→ YOUR TASK: Show each line of the data below that contains the string "Does", with matching that respects case.

[[ RECORDS FOR THIS TASK, beginning ]]

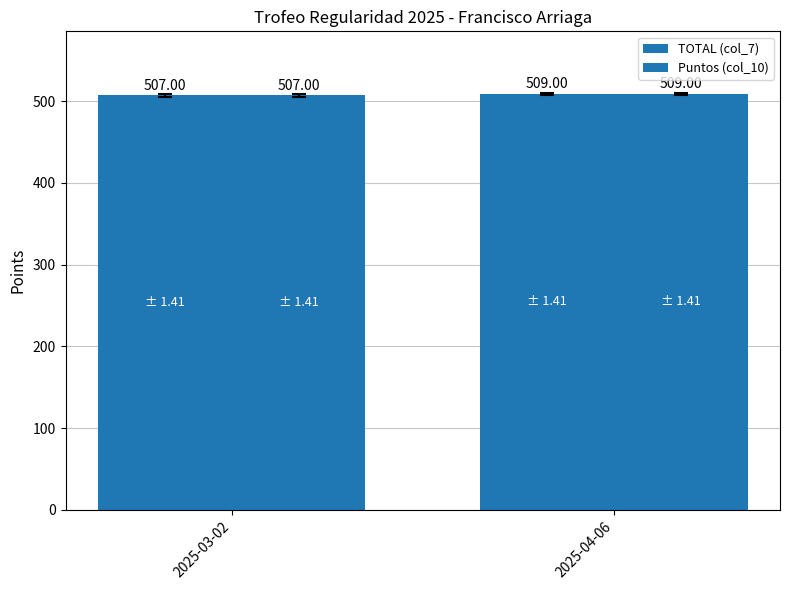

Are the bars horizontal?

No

[[ RECORDS FOR THIS TASK, end ]]
[[ RECORDS FOR THIS TASK, beginning ]]

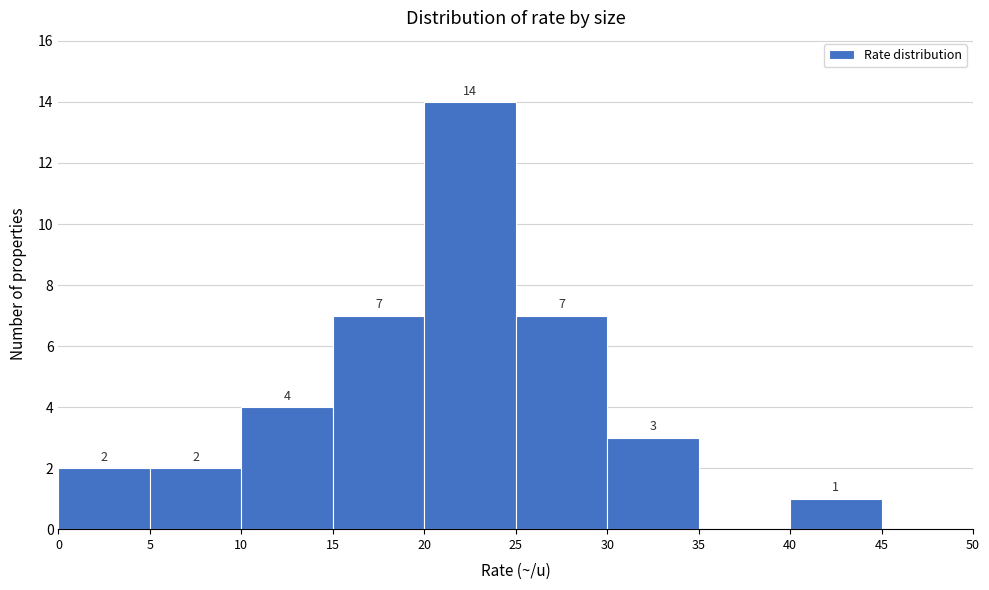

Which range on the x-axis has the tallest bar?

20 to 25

[[ RECORDS FOR THIS TASK, end ]]
[[ RECORDS FOR THIS TASK, beginning ]]

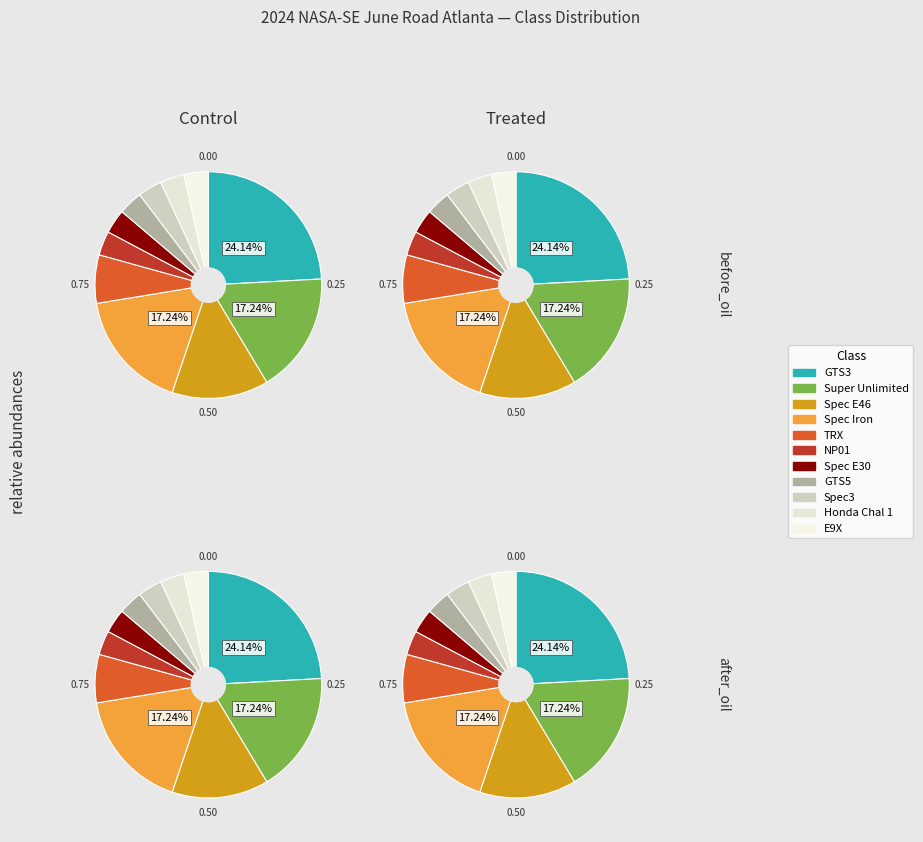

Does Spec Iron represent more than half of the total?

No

[[ RECORDS FOR THIS TASK, end ]]

→ EXERCISE OUTPUT:
Does Spec Iron represent more than half of the total?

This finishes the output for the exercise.